À partir de ce moment là, on élimine à mon avis de façon définitive le problème Cathare dans la mesure où leurs zones sont repeuplées par des éléments de population venus d’ailleurs – ici en Quercy vous avez été repeuplé par des Auvergnats et des Limousins – donc à la limite la mémoire cathare disparaît, ce qui laisse totalement en dehors de toute hypothèse l’idée d’une filiation entre les cathares et les protestants. C’est indémontrable d’une part, et d’autre part cela me paraît difficilement vraisemblable.

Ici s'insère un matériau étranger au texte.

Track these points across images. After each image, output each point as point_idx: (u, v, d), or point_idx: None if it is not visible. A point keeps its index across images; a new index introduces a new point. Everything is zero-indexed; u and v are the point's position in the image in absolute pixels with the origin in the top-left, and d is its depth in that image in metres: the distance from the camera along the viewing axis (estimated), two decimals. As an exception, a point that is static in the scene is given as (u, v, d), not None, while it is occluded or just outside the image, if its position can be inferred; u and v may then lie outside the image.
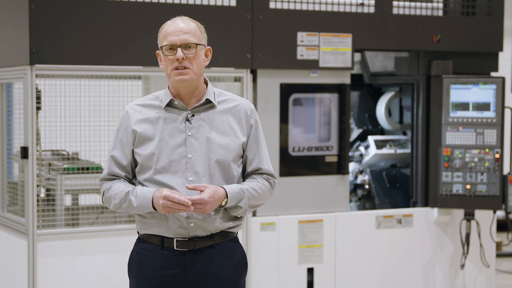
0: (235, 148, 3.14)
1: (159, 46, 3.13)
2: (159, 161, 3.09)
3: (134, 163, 3.17)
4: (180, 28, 3.08)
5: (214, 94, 3.18)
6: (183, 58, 3.06)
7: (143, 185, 3.13)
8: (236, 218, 3.19)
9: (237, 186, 3.12)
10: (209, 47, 3.19)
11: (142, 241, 3.18)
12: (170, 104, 3.14)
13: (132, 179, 3.21)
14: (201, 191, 3.01)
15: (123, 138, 3.16)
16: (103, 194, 3.20)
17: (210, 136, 3.11)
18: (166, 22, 3.15)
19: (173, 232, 3.09)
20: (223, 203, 3.06)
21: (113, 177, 3.18)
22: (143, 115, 3.14)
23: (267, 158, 3.24)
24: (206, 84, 3.21)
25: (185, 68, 3.07)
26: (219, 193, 3.04)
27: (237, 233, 3.24)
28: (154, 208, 3.04)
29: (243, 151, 3.19)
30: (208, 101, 3.15)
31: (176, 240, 3.09)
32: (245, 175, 3.23)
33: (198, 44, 3.10)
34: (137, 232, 3.22)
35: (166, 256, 3.11)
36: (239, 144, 3.15)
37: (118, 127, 3.19)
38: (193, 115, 3.13)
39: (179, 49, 3.06)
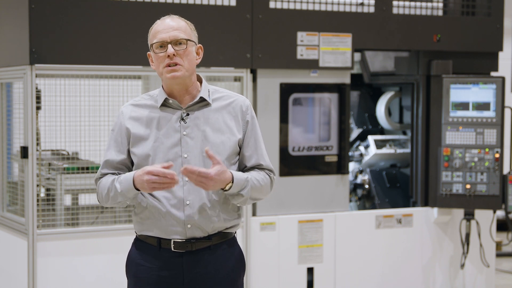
0: (231, 146, 3.13)
1: (149, 45, 3.12)
2: (155, 161, 3.07)
3: (131, 162, 3.16)
4: (169, 26, 3.08)
5: (209, 91, 3.17)
6: (174, 54, 3.04)
7: None
8: (234, 218, 3.17)
9: (242, 174, 3.10)
10: (200, 45, 3.18)
11: (140, 241, 3.16)
12: (165, 104, 3.13)
13: None
14: (213, 163, 2.97)
15: (118, 138, 3.15)
16: (97, 193, 3.19)
17: (205, 135, 3.10)
18: (155, 22, 3.14)
19: (170, 233, 3.08)
20: (227, 187, 3.04)
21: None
22: (138, 115, 3.14)
23: (265, 154, 3.23)
24: (200, 82, 3.19)
25: (176, 64, 3.06)
26: (226, 176, 3.00)
27: (235, 233, 3.23)
28: (137, 188, 2.99)
29: (240, 148, 3.18)
30: (202, 99, 3.14)
31: (174, 241, 3.08)
32: (244, 171, 3.20)
33: (188, 40, 3.09)
34: (135, 232, 3.21)
35: (163, 257, 3.09)
36: (235, 141, 3.14)
37: (113, 127, 3.19)
38: (187, 114, 3.12)
39: (169, 46, 3.05)
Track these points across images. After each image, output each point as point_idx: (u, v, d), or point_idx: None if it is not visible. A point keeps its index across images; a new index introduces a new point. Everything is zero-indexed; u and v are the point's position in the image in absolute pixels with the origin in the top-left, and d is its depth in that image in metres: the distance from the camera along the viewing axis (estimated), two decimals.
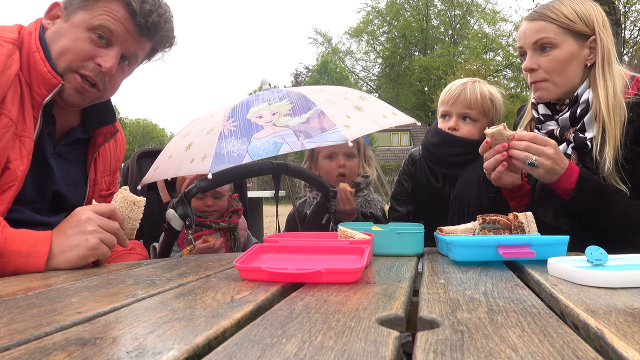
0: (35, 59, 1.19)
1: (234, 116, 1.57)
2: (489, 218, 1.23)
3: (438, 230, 1.31)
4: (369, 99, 1.76)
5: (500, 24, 32.43)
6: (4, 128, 1.11)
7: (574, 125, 1.50)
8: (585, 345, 0.47)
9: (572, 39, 1.47)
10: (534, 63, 1.49)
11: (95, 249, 1.06)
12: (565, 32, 1.46)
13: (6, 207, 1.13)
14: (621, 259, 0.91)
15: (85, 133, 1.38)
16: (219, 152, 1.43)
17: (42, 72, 1.18)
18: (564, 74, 1.48)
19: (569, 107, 1.51)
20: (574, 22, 1.46)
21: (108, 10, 1.23)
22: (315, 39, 36.94)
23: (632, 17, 14.18)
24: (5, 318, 0.59)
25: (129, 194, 1.22)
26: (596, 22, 1.46)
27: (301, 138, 1.45)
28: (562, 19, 1.46)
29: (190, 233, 1.46)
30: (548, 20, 1.47)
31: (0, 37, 1.16)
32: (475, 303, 0.67)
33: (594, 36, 1.46)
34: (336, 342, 0.48)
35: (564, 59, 1.46)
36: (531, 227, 1.21)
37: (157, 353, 0.45)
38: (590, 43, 1.47)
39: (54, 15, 1.27)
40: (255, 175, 1.70)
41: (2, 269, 1.00)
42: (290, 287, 0.80)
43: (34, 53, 1.19)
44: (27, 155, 1.17)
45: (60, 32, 1.24)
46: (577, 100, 1.49)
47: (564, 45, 1.46)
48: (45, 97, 1.19)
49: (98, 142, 1.41)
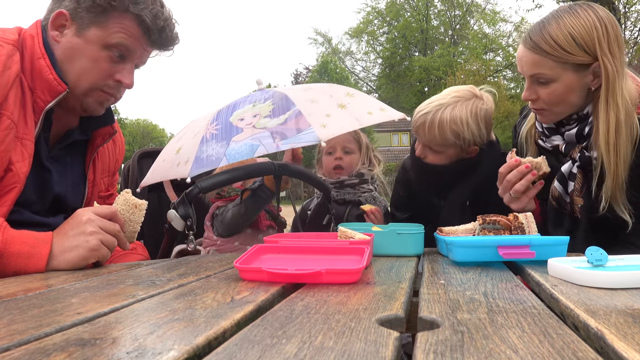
0: (40, 66, 1.19)
1: (218, 119, 1.58)
2: (489, 219, 1.22)
3: (438, 231, 1.31)
4: (356, 95, 1.72)
5: (500, 24, 32.44)
6: (6, 130, 1.11)
7: (580, 141, 1.44)
8: (585, 346, 0.47)
9: (571, 71, 1.35)
10: (532, 94, 1.43)
11: (96, 250, 1.06)
12: (563, 65, 1.34)
13: (8, 208, 1.14)
14: (621, 259, 0.91)
15: (84, 135, 1.39)
16: (199, 156, 1.44)
17: (47, 78, 1.19)
18: (564, 103, 1.41)
19: (577, 123, 1.45)
20: (572, 53, 1.32)
21: (123, 27, 1.24)
22: (315, 39, 36.94)
23: (632, 17, 14.18)
24: (5, 319, 0.59)
25: (130, 197, 1.22)
26: (598, 47, 1.31)
27: (277, 139, 1.45)
28: (557, 52, 1.33)
29: (191, 234, 1.46)
30: (542, 54, 1.35)
31: (0, 39, 1.16)
32: (475, 304, 0.67)
33: (596, 62, 1.33)
34: (336, 342, 0.48)
35: (563, 92, 1.38)
36: (531, 227, 1.20)
37: (157, 353, 0.45)
38: (594, 68, 1.34)
39: (60, 25, 1.25)
40: (256, 176, 1.70)
41: (3, 269, 1.00)
42: (290, 287, 0.80)
43: (39, 59, 1.19)
44: (28, 158, 1.17)
45: (76, 50, 1.23)
46: (587, 117, 1.42)
47: (562, 78, 1.36)
48: (49, 103, 1.20)
49: (96, 144, 1.42)
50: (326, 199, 1.85)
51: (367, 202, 2.04)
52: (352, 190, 2.06)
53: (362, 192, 2.06)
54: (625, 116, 1.32)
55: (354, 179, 2.07)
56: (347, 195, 2.05)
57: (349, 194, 2.05)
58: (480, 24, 33.44)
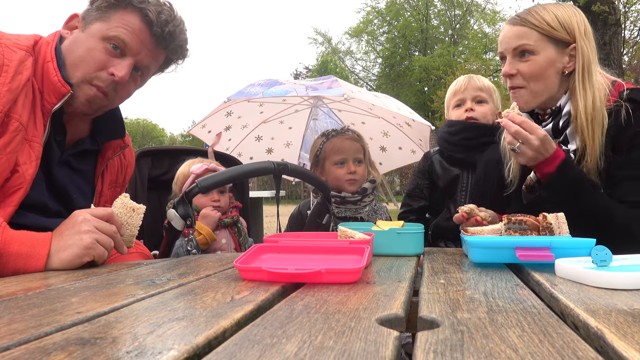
0: (48, 68, 1.22)
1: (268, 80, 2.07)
2: (514, 218, 1.16)
3: (463, 231, 1.27)
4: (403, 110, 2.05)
5: (500, 24, 32.36)
6: (14, 132, 1.13)
7: (556, 136, 1.51)
8: (585, 345, 0.47)
9: (552, 46, 1.46)
10: (512, 68, 1.50)
11: (90, 248, 1.06)
12: (546, 39, 1.46)
13: (13, 209, 1.15)
14: (624, 259, 0.91)
15: (95, 145, 1.41)
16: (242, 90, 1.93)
17: (52, 80, 1.21)
18: (541, 80, 1.47)
19: (552, 118, 1.51)
20: (555, 29, 1.45)
21: (124, 22, 1.26)
22: (315, 39, 36.89)
23: (632, 17, 14.17)
24: (5, 318, 0.59)
25: (128, 200, 1.22)
26: (577, 30, 1.46)
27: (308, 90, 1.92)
28: (543, 26, 1.45)
29: (191, 233, 1.46)
30: (529, 26, 1.47)
31: (14, 44, 1.19)
32: (475, 303, 0.67)
33: (574, 44, 1.45)
34: (336, 342, 0.48)
35: (542, 66, 1.46)
36: (562, 228, 1.12)
37: (157, 353, 0.45)
38: (570, 51, 1.46)
39: (72, 26, 1.30)
40: (255, 176, 1.70)
41: (2, 270, 1.01)
42: (290, 287, 0.80)
43: (48, 63, 1.22)
44: (35, 160, 1.19)
45: (77, 42, 1.27)
46: (560, 111, 1.49)
47: (543, 52, 1.46)
48: (55, 105, 1.22)
49: (107, 156, 1.44)
50: (326, 199, 1.85)
51: (369, 217, 2.03)
52: (354, 206, 2.04)
53: (363, 206, 2.04)
54: (600, 101, 1.41)
55: (357, 196, 2.03)
56: (347, 212, 2.03)
57: (349, 210, 2.03)
58: (480, 24, 33.42)
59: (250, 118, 3.19)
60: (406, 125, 3.10)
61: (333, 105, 3.18)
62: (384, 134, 3.18)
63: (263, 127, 3.37)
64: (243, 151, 3.41)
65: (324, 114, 3.38)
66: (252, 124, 3.28)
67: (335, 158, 2.04)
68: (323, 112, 3.34)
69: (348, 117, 3.26)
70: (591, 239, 1.00)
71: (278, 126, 3.39)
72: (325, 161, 2.08)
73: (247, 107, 3.06)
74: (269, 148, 3.51)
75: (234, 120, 3.16)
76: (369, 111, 2.99)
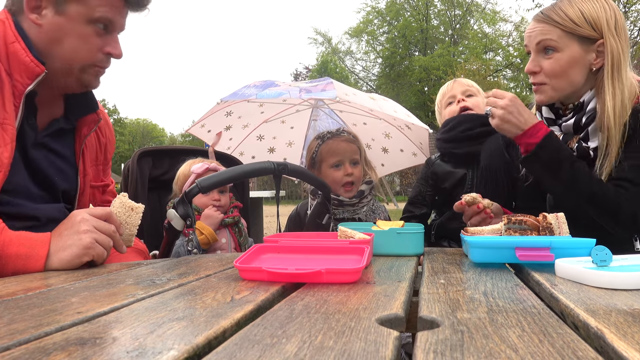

Donc, pour en finir, il y a eu des morts, il y a eu des blessés, des exilés et des Français qui sont venus. Cela n'a pas fondamentalement modifié l’équilibre de la population. Le paysan du Hurepoix qui est venu recoloniser l’Occitanie, non, ça n’a pas existé.

ROBERT LAFONT

C’est un phénomène de la classe de pouvoir. Pour les troubadours faidits, finalement, on n’a que deux exemples clairs et on peut supposer qu’il pourrait y en avoir d’autres, mais il n’y a pas eu d’exil massif. La corporation des troubadours et jongleurs est difficile à chiffrer, mais enfin disons que pour le show-business de l’époque cela fait quelques dizaines de noms par génération.

MARGUERITE GUÉLY

Faidit, c’est d’ailleurs un nom que l’on retrouve comme patronyme normal dans la vicomté de Turenne, et à Turenne même, en particulier un fils du vicomte, ou plutôt un bâtard de celui-ci, qui s’appelle Pierre Faidit et qui fonde une famille Faidit qui est dans la vicomté depuis 1130…

PHILIPPE MARTEL

C’est en fait les malheureux que l’on appelait faidit ; Ce n’est pas encore le sens très précis qu’il a pris au moment de la croisade.

MARGUERITE GUÉLY

… et on va voir des descendants et il ne faudra pas qu’on pense que ceux-ci sont des faidits comme vous le dites mais tout simplement de la famille Faidit.

GASTON BAZALGUES

Ces Faidit et les Saint-Circ se connaissaient.

ROBERT LAFONT

Je voudrais poser une question qui peut servir à une sorte de réflexion actuelle.

Ces troubadours viennent de petits châteaux, de monastères, mais aussi territorialement d’un peu partout. Or, il y a des cours capitales, non des villes capitales mais des cours capitales. Le fait, puisqu’on est à Thégra, agglomération qui devait être assez semblable du temps de Uc de Saint-Circ à ce qu’elle est maintenant, que le troubadour s’appelant ainsi soit présent dans les cours européennes, c’est cela la circulation du trobar. Il y a une société de la mode – on parle aujourd’hui de show-business mais c’est bien de cela qu’il s’agit – d’une extrême compétence dans l’art, qui s’alimente de tous lieux et de toute classe sociale, parce qu’il y a des troubadours de toute sorte. C’est extrêmement intéressant, et ça n’est pas du tout moderne.

En conclusion, puisque nous avons été ici pour parler des cours européennes au travers des siècles, soulignons que jamais au XIXe siècle à Thégra un maître d’école n’a parlé de troubadours. Une révolution s’est faite aujourd’hui.